GENEVA, Nov 25, 2025 (BSS/AFP) - Israel's war in Gaza has ravaged the Palestinian territory's economy and is threatening its very survival, the United Nations warned Tuesday, calling for "immediate and substantial" international intervention.
Rebuilding the Gaza Strip will cost more than $70 billion and could take several decades, the UN Trade and Development agency (UNCTAD) said in a new report, warning that war and restrictions had triggered an "unprecedented collapse across the Palestinian economy".
"The military operations have significantly undermined every pillar of survival," from food to shelter to healthcare, "and plunged Gaza into a human-made abyss", it said.
"The sustained, systematic destruction casts significant doubt on the ability of Gaza to reconstitute itself as a liveable space and society."
Palestinian Islamist group Hamas's attack on southern Israel in October 2023 resulted in the deaths of 1,221 people and sparked a devastating two-year war in Gaza.
Israel's retaliatory assault on Gaza has killed more than 69,000 people, according to figures from the health ministry that the UN considers reliable.
The scale of destruction wrought on the territory has meanwhile "unleashed cascading crises, economic, humanitarian, environmental and social, propelling (it) from de-development to utter ruin", UNCTAD's report said.

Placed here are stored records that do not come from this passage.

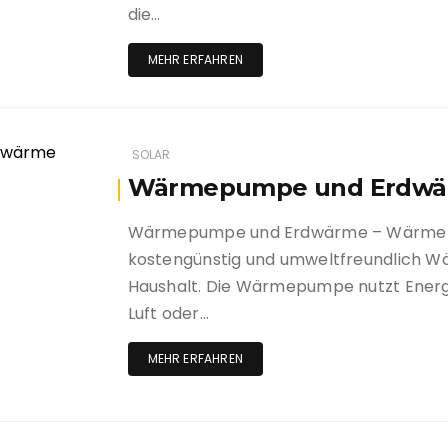
die…
MEHR ERFAHREN
SOLAR
Wärmepumpe und Erdw
Wärmepumpe und Erdwärme – Wärmep
kostengünstig und umweltfreundlich W
Haushalt. Die Wärmepumpe nutzt Energi
Luft oder…
MEHR ERFAHREN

Even "in an optimistic scenario of double-digit growth rates facilitated by a significant level of foreign aid, it will take several decades for Gaza to return to pre-October 2023 welfare levels", it said.

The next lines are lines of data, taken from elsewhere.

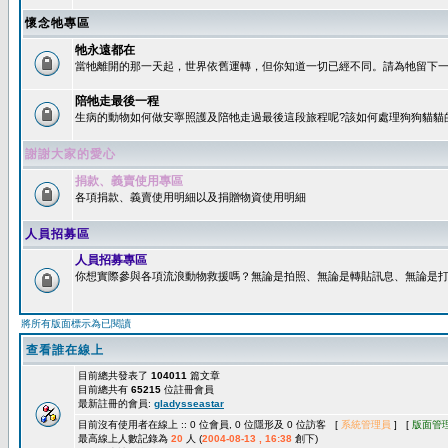
懷念牠專區
牠永遠都在
當牠離開的那一天起，世界依舊運轉，但你知道一切已經不同。請為牠留下一個
陪牠走最後一程
生病的動物如何做安寧照護及陪牠走過最後這段旅程呢?該如何處理狗狗貓貓
謝謝大家的愛心
捐款、義賣使用專區
各項捐款、義賣使用明細以及捐贈物資使用明細
人員招募區
人員招募專區
你想實際參與各項流浪動物救援嗎？無論是拍照、無論是轉貼訊息、無論是打字
將所有版面標示為已閱讀
查看誰在線上
目前總共發表了
104011
篇文章
目前總共有
65215
位註冊會員
最新註冊的會員:
gladysseastar
目前沒有使用者在線上 :: 0 位會員, 0 位隱形及 0 位訪客 [
系統管理員
] [
版面管
最高線上人數記錄為
20
人 (
2004-08-13 , 16:38
創下)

UNCTAD called for a "comprehensive recovery plan", combining "coordinated international assistance, restoration of fiscal transfers, and measures to ease constraints on trade, movement and investment".
With Gaza's entire population facing "extreme, multidimensional impoverishment", the UN agency is also calling for the introduction of a universal emergency basic income, providing everyone there a renewable and unconditional monthly transfer of cash.
The report showed that Gaza's economy contracted by 87 percent over the course of 2023-2024, leaving its gross domestic product per capita at just $161 -- among the lowest globally.
While the situation was not as bad in the West Bank, the report found that "violence, accelerated settlement expansion and restrictions on worker mobility have decimated the economy" there as well, "resulting in the worst economic decline since UNCTAD began to maintain records in 1972".